Work required: Find each line in the records below that contains the string "Edukazzjoni", and copy those lines in full.

Records to use:
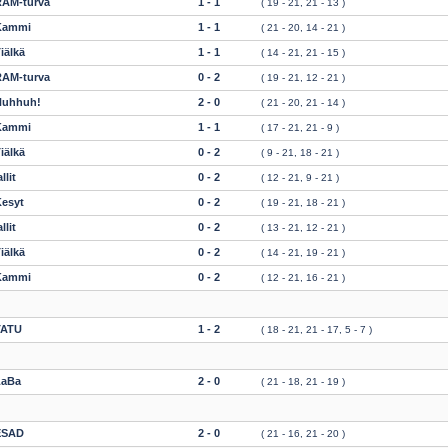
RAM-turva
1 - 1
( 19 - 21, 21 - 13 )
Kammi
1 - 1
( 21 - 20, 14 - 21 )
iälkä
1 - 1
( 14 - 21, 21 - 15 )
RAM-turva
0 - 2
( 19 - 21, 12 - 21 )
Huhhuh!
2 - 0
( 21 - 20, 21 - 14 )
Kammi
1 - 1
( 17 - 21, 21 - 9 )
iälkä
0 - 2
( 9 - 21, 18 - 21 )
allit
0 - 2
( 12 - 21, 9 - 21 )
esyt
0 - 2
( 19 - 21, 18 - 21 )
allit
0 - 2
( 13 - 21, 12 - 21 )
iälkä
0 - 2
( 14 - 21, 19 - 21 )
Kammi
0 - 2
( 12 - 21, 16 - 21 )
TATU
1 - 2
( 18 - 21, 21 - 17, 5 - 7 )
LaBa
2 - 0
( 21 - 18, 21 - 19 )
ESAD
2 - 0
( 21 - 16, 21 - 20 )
==
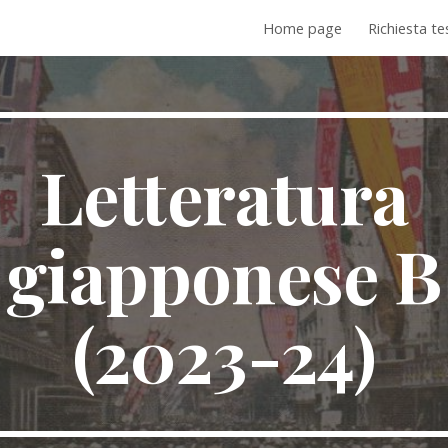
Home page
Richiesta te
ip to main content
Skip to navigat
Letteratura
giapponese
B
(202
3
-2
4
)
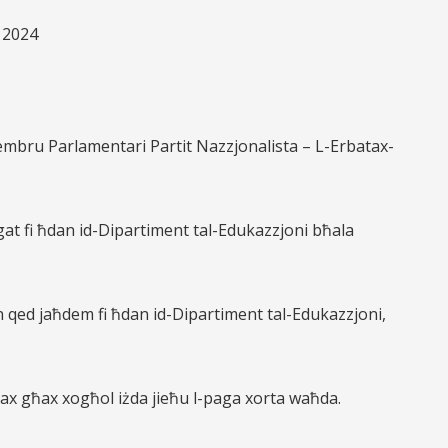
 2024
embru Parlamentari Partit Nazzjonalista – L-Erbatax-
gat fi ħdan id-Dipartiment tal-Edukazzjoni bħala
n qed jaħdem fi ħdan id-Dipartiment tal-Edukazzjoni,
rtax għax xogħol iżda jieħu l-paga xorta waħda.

The answer:
gat fi ħdan id-Dipartiment tal-Edukazzjoni bħala
n qed jaħdem fi ħdan id-Dipartiment tal-Edukazzjoni,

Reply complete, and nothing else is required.